Les droits de l’homme et leur vocation « universalisante » : le gérondif introduit ici l’idée de l’universel négatif ou défectif déjà défendu par F. Jullien. En tant qu’outil de refus, faisant entendre le sens commun de l’humain, il fait « lever de l’universel ». Leur portée négative (ce contre quoi ils se dressent) est beaucoup plus importante que leur portée positive. Les droits de l’homme ne peuvent nous enseigner comment vivre ou nous proposer leur éthique comme la seule valable, mais en revanche, ils sont un instrument irremplaçable pour dire non et protester. Je peux légitimement dire non à priori dans quelque contexte culturel que ce soit. Cette fonction négative rejoint la fonction plus générale de rouvrir une brèche dans toute totalité clôturante, satisfaite d’elle-même (cf. III 2). 

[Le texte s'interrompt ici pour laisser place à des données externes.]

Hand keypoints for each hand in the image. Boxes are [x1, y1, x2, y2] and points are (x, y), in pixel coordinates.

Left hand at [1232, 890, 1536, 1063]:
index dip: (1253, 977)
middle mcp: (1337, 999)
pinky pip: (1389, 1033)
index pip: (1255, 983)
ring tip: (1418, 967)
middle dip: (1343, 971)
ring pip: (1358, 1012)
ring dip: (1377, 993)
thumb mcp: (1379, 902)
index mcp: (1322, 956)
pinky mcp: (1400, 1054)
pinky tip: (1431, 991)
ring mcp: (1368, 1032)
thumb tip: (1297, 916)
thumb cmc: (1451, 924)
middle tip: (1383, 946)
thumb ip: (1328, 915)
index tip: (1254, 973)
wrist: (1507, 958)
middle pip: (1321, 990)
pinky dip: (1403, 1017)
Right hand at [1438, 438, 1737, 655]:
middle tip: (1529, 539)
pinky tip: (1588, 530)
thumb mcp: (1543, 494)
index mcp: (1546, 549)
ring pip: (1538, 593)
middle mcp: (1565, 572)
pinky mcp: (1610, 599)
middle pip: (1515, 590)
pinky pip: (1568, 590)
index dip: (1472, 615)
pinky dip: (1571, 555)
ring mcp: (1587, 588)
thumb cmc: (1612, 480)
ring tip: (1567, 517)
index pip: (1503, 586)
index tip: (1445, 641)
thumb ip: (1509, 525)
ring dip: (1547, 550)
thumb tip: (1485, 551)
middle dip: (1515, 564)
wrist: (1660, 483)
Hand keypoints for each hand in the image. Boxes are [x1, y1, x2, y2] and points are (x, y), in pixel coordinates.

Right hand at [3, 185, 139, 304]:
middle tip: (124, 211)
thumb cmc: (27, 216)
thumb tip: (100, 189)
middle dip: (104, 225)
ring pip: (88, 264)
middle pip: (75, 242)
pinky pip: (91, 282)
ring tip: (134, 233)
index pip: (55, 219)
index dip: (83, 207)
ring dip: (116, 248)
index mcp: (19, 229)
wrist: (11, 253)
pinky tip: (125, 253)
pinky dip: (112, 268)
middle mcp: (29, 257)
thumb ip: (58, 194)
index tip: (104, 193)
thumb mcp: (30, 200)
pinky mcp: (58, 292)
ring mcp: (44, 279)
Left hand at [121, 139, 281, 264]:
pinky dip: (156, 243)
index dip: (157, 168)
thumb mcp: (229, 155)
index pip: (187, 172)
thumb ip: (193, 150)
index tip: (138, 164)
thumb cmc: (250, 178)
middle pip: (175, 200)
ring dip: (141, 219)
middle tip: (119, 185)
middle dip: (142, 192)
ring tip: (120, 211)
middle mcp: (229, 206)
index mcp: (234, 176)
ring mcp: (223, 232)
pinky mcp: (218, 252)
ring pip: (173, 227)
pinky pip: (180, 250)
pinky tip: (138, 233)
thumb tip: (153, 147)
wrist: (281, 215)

 A travers leur lucarne particulière –celle de l’histoire et de l’idéologie dans lesquelles ils sont nés -, ils constituent un principe régulateur –uniquement fonctionnel et non notionnel- de l’universel. Ils ne sont pas universels en eux-mêmes en tant que réalisation achevée, mais leur privation fait surgir le vif d’un universel de l’humain, transculturel et anhistorique. Cet universalisant n’est pas de l’ordre de la vérité d’un savoir théorique quelconque, mais de l’ordre d’un recours à priori (ou inconditionné). Il n’est donc pas l’universalisable, qui est un énoncé de vérité prétendant à l’universalité (référence ici aux philosophes de l’école de Francfort Apel ou Habermas). L’intérêt supplémentaire des droits de l’homme par rapport à d’autres « universalisants » (par exemple, celui en jeu dans la situation citée par Mencius de l’enfant tombant dans le puits : « qui n’aurait pas tendu le bras n’est pas homme ») réside dans leur  statut d’abstraction qui les rend transculturellement opératoires (c’est une « commodité » supplémentaire…). 

 

En conclusion provisoire, nous pouvons suivre F. Jullien quand il nous invite à abandonner toute définition générique de l’Homme, qui recoure à un contenu universel faisant implicitement référence à la notion de substance (« ce qu’il y a dessous », le « substrat »…), sans abandonner le commun de l’intelligible (à travers ce qu’il appelle « l’auto-réfléchissement de l’humain »). L’adjectif « humain » (même quand il est « substantivé ») introduit un concept ouvertement exploratoire : il s’agir d’explorer « ce qui fait l’humain », dans une perspective purement immanente. Cette référence maintient « un universel ouvert » et non prescriptif et essentialiste. Elle encourage à déplier un pluriel (celui de la multitude des humains) jamais arrêté, celui des multiples cultures, en tant qu’elles sont les marqueurs de l’humanité. Le déploiement de la vie, dont l’hominien est un des produits, est le résultat aussi de nombreux écarts avec d’autres espèces, jusqu’à la conscience et la réflexivité. Il rend mieux compte de l’humain que ces mythologies plus ou moins mystérieuses fondées sur l’essence (la Création, la nature humaine…). Désormais, c’est l’enquête minutieuse de tous ses possibles essayés, à travers les écarts entre cultures, qui peut nous informer sur l’humain.

. L’idée d’universel comme idée régulatrice, désencombré de tous les universalismes installés, permet au sein de ce divers de sauvegarder la possibilité d’un commun qui ne se replie pas.